INPUT MATERIAL:
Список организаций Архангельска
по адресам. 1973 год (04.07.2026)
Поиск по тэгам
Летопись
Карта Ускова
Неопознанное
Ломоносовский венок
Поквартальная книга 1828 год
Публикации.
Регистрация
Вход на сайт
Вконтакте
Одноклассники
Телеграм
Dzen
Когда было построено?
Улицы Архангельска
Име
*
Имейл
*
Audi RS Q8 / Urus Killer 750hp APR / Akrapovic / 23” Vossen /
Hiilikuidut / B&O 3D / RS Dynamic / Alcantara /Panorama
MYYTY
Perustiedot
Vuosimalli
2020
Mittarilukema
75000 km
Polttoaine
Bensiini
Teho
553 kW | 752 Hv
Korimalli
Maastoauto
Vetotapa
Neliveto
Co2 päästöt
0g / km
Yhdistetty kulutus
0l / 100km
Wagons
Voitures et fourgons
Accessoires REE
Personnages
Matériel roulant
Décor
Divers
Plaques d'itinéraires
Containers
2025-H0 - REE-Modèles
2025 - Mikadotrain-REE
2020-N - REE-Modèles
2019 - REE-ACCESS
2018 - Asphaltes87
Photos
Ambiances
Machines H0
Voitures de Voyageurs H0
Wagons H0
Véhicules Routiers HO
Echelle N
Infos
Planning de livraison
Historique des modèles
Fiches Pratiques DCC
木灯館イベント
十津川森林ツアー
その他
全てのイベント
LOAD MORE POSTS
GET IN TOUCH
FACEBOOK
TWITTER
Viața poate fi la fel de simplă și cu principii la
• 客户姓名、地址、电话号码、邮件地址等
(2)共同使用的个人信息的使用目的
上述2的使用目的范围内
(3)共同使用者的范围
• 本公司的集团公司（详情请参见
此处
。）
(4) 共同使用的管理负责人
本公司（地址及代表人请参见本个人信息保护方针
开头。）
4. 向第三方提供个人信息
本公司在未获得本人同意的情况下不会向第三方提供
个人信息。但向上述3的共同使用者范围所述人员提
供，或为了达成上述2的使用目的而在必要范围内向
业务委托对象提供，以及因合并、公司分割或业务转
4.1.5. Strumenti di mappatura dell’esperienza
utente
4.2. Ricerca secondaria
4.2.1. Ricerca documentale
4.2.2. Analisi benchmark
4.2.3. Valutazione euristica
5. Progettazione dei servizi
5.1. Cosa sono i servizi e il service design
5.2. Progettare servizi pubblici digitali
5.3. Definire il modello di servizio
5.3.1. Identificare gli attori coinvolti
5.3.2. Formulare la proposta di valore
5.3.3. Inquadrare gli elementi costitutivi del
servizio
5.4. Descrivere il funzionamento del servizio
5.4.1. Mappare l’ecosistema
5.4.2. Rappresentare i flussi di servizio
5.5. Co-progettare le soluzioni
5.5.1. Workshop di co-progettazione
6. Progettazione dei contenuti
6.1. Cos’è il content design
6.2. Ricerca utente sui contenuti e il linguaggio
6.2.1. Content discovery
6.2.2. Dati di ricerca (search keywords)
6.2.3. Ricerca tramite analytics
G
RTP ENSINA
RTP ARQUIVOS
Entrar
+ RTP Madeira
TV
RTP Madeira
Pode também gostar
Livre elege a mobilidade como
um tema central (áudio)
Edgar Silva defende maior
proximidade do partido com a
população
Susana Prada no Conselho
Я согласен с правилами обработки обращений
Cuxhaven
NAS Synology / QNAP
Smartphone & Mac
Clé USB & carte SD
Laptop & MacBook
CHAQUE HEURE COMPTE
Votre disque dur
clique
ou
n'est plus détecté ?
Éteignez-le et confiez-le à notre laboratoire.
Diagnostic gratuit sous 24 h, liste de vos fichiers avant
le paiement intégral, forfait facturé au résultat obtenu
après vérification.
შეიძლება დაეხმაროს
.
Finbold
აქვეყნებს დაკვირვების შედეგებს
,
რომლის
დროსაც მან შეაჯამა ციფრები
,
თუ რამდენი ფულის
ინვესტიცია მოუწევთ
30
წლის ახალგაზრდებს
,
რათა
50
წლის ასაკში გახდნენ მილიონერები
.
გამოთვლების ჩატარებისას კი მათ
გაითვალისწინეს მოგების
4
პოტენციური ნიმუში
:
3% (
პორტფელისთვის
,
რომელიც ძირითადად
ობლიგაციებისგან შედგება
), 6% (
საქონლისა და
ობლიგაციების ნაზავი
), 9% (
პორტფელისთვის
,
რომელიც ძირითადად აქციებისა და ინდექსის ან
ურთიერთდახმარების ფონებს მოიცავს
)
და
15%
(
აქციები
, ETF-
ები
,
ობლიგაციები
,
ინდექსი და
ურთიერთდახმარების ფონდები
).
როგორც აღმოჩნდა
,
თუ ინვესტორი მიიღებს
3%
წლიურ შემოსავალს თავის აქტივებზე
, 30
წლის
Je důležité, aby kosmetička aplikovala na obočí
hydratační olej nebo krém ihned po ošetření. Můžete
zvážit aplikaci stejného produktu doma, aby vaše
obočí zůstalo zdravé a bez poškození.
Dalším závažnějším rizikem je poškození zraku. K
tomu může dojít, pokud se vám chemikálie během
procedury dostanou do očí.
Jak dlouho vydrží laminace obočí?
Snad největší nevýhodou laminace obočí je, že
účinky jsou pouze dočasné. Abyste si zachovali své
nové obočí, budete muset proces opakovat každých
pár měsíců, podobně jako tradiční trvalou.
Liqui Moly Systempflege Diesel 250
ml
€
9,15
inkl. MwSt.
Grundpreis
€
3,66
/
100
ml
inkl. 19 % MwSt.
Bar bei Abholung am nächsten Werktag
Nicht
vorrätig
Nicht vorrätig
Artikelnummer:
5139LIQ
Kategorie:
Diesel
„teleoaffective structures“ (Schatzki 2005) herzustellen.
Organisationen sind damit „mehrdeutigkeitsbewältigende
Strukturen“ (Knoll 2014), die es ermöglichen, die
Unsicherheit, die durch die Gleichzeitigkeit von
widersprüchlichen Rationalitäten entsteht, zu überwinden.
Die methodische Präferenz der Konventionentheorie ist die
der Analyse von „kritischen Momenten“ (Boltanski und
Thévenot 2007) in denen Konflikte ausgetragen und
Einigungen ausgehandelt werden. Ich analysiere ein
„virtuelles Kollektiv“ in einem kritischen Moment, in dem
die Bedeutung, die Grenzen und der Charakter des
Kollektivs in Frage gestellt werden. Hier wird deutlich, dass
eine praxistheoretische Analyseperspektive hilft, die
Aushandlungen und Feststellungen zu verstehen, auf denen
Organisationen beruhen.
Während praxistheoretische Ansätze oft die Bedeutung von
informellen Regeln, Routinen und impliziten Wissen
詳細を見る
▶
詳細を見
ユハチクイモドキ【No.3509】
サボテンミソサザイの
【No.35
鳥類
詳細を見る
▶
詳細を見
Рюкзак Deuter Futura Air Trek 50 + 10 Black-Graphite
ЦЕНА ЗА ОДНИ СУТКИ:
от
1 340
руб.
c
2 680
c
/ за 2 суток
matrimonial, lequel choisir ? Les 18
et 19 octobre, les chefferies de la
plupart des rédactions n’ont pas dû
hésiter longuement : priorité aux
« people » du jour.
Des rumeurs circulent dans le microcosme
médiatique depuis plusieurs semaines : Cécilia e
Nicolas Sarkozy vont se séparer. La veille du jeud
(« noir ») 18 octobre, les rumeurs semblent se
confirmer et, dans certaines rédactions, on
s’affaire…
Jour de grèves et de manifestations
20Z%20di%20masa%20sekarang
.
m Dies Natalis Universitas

WRITTEN TASK:
Please convert the text of all the rows above into a JSON list of strings, with one string per line and blank lines omitted.

SOLUTION BELOW:
[
  "Список организаций Архангельска",
  "по адресам. 1973 год (04.07.2026)",
  "Поиск по тэгам",
  "Летопись",
  "Карта Ускова",
  "Неопознанное",
  "Ломоносовский венок",
  "Поквартальная книга 1828 год",
  "Публикации.",
  "Регистрация",
  "Вход на сайт",
  "Вконтакте",
  "Одноклассники",
  "Телеграм",
  "Dzen",
  "Когда было построено?",
  "Улицы Архангельска",
  "Име",
  "*",
  "Имейл",
  "*",
  "Audi RS Q8 / Urus Killer 750hp APR / Akrapovic / 23” Vossen /",
  "Hiilikuidut / B&O 3D / RS Dynamic / Alcantara /Panorama",
  "MYYTY",
  "Perustiedot",
  "Vuosimalli",
  "2020",
  "Mittarilukema",
  "75000 km",
  "Polttoaine",
  "Bensiini",
  "Teho",
  "553 kW | 752 Hv",
  "Korimalli",
  "Maastoauto",
  "Vetotapa",
  "Neliveto",
  "Co2 päästöt",
  "0g / km",
  "Yhdistetty kulutus",
  "0l / 100km",
  "Wagons",
  "Voitures et fourgons",
  "Accessoires REE",
  "Personnages",
  "Matériel roulant",
  "Décor",
  "Divers",
  "Plaques d'itinéraires",
  "Containers",
  "2025-H0 - REE-Modèles",
  "2025 - Mikadotrain-REE",
  "2020-N - REE-Modèles",
  "2019 - REE-ACCESS",
  "2018 - Asphaltes87",
  "Photos",
  "Ambiances",
  "Machines H0",
  "Voitures de Voyageurs H0",
  "Wagons H0",
  "Véhicules Routiers HO",
  "Echelle N",
  "Infos",
  "Planning de livraison",
  "Historique des modèles",
  "Fiches Pratiques DCC",
  "木灯館イベント",
  "十津川森林ツアー",
  "その他",
  "全てのイベント",
  "LOAD MORE POSTS",
  "GET IN TOUCH",
  "FACEBOOK",
  "TWITTER",
  "Viața poate fi la fel de simplă și cu principii la",
  "• 客户姓名、地址、电话号码、邮件地址等",
  "(2)共同使用的个人信息的使用目的",
  "上述2的使用目的范围内",
  "(3)共同使用者的范围",
  "• 本公司的集团公司（详情请参见",
  "此处",
  "。）",
  "(4) 共同使用的管理负责人",
  "本公司（地址及代表人请参见本个人信息保护方针",
  "开头。）",
  "4. 向第三方提供个人信息",
  "本公司在未获得本人同意的情况下不会向第三方提供",
  "个人信息。但向上述3的共同使用者范围所述人员提",
  "供，或为了达成上述2的使用目的而在必要范围内向",
  "业务委托对象提供，以及因合并、公司分割或业务转",
  "4.1.5. Strumenti di mappatura dell’esperienza",
  "utente",
  "4.2. Ricerca secondaria",
  "4.2.1. Ricerca documentale",
  "4.2.2. Analisi benchmark",
  "4.2.3. Valutazione euristica",
  "5. Progettazione dei servizi",
  "5.1. Cosa sono i servizi e il service design",
  "5.2. Progettare servizi pubblici digitali",
  "5.3. Definire il modello di servizio",
  "5.3.1. Identificare gli attori coinvolti",
  "5.3.2. Formulare la proposta di valore",
  "5.3.3. Inquadrare gli elementi costitutivi del",
  "servizio",
  "5.4. Descrivere il funzionamento del servizio",
  "5.4.1. Mappare l’ecosistema",
  "5.4.2. Rappresentare i flussi di servizio",
  "5.5. Co-progettare le soluzioni",
  "5.5.1. Workshop di co-progettazione",
  "6. Progettazione dei contenuti",
  "6.1. Cos’è il content design",
  "6.2. Ricerca utente sui contenuti e il linguaggio",
  "6.2.1. Content discovery",
  "6.2.2. Dati di ricerca (search keywords)",
  "6.2.3. Ricerca tramite analytics",
  "G",
  "RTP ENSINA",
  "RTP ARQUIVOS",
  "Entrar",
  "+ RTP Madeira",
  "TV",
  "RTP Madeira",
  "Pode também gostar",
  "Livre elege a mobilidade como",
  "um tema central (áudio)",
  "Edgar Silva defende maior",
  "proximidade do partido com a",
  "população",
  "Susana Prada no Conselho",
  "Я согласен с правилами обработки обращений",
  "Cuxhaven",
  "NAS Synology / QNAP",
  "Smartphone & Mac",
  "Clé USB & carte SD",
  "Laptop & MacBook",
  "CHAQUE HEURE COMPTE",
  "Votre disque dur",
  "clique",
  "ou",
  "n'est plus détecté ?",
  "Éteignez-le et confiez-le à notre laboratoire.",
  "Diagnostic gratuit sous 24 h, liste de vos fichiers avant",
  "le paiement intégral, forfait facturé au résultat obtenu",
  "après vérification.",
  "შეიძლება დაეხმაროს",
  ".",
  "Finbold",
  "აქვეყნებს დაკვირვების შედეგებს",
  ",",
  "რომლის",
  "დროსაც მან შეაჯამა ციფრები",
  ",",
  "თუ რამდენი ფულის",
  "ინვესტიცია მოუწევთ",
  "30",
  "წლის ახალგაზრდებს",
  ",",
  "რათა",
  "50",
  "წლის ასაკში გახდნენ მილიონერები",
  ".",
  "გამოთვლების ჩატარებისას კი მათ",
  "გაითვალისწინეს მოგების",
  "4",
  "პოტენციური ნიმუში",
  ":",
  "3% (",
  "პორტფელისთვის",
  ",",
  "რომელიც ძირითადად",
  "ობლიგაციებისგან შედგება",
  "), 6% (",
  "საქონლისა და",
  "ობლიგაციების ნაზავი",
  "), 9% (",
  "პორტფელისთვის",
  ",",
  "რომელიც ძირითადად აქციებისა და ინდექსის ან",
  "ურთიერთდახმარების ფონებს მოიცავს",
  ")",
  "და",
  "15%",
  "(",
  "აქციები",
  ", ETF-",
  "ები",
  ",",
  "ობლიგაციები",
  ",",
  "ინდექსი და",
  "ურთიერთდახმარების ფონდები",
  ").",
  "როგორც აღმოჩნდა",
  ",",
  "თუ ინვესტორი მიიღებს",
  "3%",
  "წლიურ შემოსავალს თავის აქტივებზე",
  ", 30",
  "წლის",
  "Je důležité, aby kosmetička aplikovala na obočí",
  "hydratační olej nebo krém ihned po ošetření. Můžete",
  "zvážit aplikaci stejného produktu doma, aby vaše",
  "obočí zůstalo zdravé a bez poškození.",
  "Dalším závažnějším rizikem je poškození zraku. K",
  "tomu může dojít, pokud se vám chemikálie během",
  "procedury dostanou do očí.",
  "Jak dlouho vydrží laminace obočí?",
  "Snad největší nevýhodou laminace obočí je, že",
  "účinky jsou pouze dočasné. Abyste si zachovali své",
  "nové obočí, budete muset proces opakovat každých",
  "pár měsíců, podobně jako tradiční trvalou.",
  "Liqui Moly Systempflege Diesel 250",
  "ml",
  "€",
  "9,15",
  "inkl. MwSt.",
  "Grundpreis",
  "€",
  "3,66",
  "/",
  "100",
  "ml",
  "inkl. 19 % MwSt.",
  "Bar bei Abholung am nächsten Werktag",
  "Nicht",
  "vorrätig",
  "Nicht vorrätig",
  "Artikelnummer:",
  "5139LIQ",
  "Kategorie:",
  "Diesel",
  "„teleoaffective structures“ (Schatzki 2005) herzustellen.",
  "Organisationen sind damit „mehrdeutigkeitsbewältigende",
  "Strukturen“ (Knoll 2014), die es ermöglichen, die",
  "Unsicherheit, die durch die Gleichzeitigkeit von",
  "widersprüchlichen Rationalitäten entsteht, zu überwinden.",
  "Die methodische Präferenz der Konventionentheorie ist die",
  "der Analyse von „kritischen Momenten“ (Boltanski und",
  "Thévenot 2007) in denen Konflikte ausgetragen und",
  "Einigungen ausgehandelt werden. Ich analysiere ein",
  "„virtuelles Kollektiv“ in einem kritischen Moment, in dem",
  "die Bedeutung, die Grenzen und der Charakter des",
  "Kollektivs in Frage gestellt werden. Hier wird deutlich, dass",
  "eine praxistheoretische Analyseperspektive hilft, die",
  "Aushandlungen und Feststellungen zu verstehen, auf denen",
  "Organisationen beruhen.",
  "Während praxistheoretische Ansätze oft die Bedeutung von",
  "informellen Regeln, Routinen und impliziten Wissen",
  "詳細を見る",
  "▶",
  "詳細を見",
  "ユハチクイモドキ【No.3509】",
  "サボテンミソサザイの",
  "【No.35",
  "鳥類",
  "詳細を見る",
  "▶",
  "詳細を見",
  "Рюкзак Deuter Futura Air Trek 50 + 10 Black-Graphite",
  "ЦЕНА ЗА ОДНИ СУТКИ:",
  "от",
  "1 340",
  "руб.",
  "c",
  "2 680",
  "c",
  "/ за 2 суток",
  "matrimonial, lequel choisir ? Les 18",
  "et 19 octobre, les chefferies de la",
  "plupart des rédactions n’ont pas dû",
  "hésiter longuement : priorité aux",
  "« people » du jour.",
  "Des rumeurs circulent dans le microcosme",
  "médiatique depuis plusieurs semaines : Cécilia e",
  "Nicolas Sarkozy vont se séparer. La veille du jeud",
  "(« noir ») 18 octobre, les rumeurs semblent se",
  "confirmer et, dans certaines rédactions, on",
  "s’affaire…",
  "Jour de grèves et de manifestations",
  "20Z%20di%20masa%20sekarang",
  ".",
  "m Dies Natalis Universitas"
]